───── Material provided

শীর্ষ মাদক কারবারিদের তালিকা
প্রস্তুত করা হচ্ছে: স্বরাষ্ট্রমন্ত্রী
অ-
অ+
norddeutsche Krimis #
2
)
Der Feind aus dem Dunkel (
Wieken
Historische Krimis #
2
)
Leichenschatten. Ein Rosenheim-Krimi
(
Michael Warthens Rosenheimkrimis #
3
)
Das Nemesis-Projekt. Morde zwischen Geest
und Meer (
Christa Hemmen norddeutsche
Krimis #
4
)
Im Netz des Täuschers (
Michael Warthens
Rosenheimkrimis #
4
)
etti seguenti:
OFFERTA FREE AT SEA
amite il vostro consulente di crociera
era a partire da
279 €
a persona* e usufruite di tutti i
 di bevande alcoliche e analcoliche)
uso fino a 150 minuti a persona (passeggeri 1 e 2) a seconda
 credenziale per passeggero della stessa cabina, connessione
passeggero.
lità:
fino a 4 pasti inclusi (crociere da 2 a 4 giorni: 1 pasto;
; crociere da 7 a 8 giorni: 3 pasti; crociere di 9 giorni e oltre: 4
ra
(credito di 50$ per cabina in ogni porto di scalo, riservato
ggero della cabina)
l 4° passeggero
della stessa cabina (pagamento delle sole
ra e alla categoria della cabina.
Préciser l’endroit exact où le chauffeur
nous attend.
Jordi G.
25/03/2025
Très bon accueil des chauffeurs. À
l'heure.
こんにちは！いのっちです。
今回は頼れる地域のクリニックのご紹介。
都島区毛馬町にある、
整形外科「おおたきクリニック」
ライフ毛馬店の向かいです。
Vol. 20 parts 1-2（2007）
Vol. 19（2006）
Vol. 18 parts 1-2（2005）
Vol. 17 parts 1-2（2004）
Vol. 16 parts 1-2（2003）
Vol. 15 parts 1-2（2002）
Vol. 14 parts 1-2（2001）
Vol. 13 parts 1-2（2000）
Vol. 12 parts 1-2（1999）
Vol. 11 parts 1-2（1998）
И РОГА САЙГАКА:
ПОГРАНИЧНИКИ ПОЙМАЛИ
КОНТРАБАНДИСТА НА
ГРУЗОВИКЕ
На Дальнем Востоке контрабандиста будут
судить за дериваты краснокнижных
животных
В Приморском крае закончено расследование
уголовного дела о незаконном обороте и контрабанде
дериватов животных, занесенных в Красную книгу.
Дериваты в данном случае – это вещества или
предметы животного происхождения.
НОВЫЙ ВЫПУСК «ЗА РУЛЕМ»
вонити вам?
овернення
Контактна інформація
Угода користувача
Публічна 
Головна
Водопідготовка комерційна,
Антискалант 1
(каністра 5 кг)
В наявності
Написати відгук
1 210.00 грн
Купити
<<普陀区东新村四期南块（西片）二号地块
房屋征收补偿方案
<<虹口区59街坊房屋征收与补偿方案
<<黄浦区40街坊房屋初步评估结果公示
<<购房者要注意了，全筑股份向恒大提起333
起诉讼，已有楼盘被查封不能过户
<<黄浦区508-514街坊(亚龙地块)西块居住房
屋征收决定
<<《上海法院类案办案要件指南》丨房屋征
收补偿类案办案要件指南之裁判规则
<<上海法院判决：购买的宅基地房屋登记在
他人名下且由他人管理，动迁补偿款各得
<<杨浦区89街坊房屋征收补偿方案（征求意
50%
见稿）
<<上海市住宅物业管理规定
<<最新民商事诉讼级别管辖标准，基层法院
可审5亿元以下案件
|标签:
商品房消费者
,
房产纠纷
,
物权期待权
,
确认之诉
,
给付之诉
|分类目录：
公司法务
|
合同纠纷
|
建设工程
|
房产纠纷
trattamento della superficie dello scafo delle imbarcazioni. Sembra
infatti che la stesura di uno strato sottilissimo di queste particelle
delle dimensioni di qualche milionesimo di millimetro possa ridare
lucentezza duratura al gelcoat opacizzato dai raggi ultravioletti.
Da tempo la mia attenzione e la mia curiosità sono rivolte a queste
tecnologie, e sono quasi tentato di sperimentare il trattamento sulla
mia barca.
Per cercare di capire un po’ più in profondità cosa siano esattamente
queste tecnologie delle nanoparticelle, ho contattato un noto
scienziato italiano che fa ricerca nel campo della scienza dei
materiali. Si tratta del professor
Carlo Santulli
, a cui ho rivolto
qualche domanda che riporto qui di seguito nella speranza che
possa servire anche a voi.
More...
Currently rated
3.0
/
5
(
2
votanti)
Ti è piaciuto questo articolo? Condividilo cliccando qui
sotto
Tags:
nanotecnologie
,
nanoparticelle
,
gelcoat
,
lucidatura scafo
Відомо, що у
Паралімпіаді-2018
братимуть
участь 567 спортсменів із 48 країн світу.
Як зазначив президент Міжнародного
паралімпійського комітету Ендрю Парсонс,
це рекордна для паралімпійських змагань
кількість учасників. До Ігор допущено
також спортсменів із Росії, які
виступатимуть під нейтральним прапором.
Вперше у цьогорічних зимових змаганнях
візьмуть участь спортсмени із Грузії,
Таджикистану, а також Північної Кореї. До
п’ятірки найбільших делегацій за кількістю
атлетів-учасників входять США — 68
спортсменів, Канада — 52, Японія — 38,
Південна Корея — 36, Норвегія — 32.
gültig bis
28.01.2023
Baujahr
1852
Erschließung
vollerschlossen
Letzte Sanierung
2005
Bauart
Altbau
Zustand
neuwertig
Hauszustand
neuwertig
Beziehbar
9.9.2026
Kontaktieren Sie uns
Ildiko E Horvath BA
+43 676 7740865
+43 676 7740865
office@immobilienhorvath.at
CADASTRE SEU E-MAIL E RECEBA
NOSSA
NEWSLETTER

──────────

** Work task **
Wherever the string "giorni" is found in the listing above, copy the line that contains it.

** Response to the task **
fino a 4 pasti inclusi (crociere da 2 a 4 giorni: 1 pasto;
; crociere da 7 a 8 giorni: 3 pasti; crociere di 9 giorni e oltre: 4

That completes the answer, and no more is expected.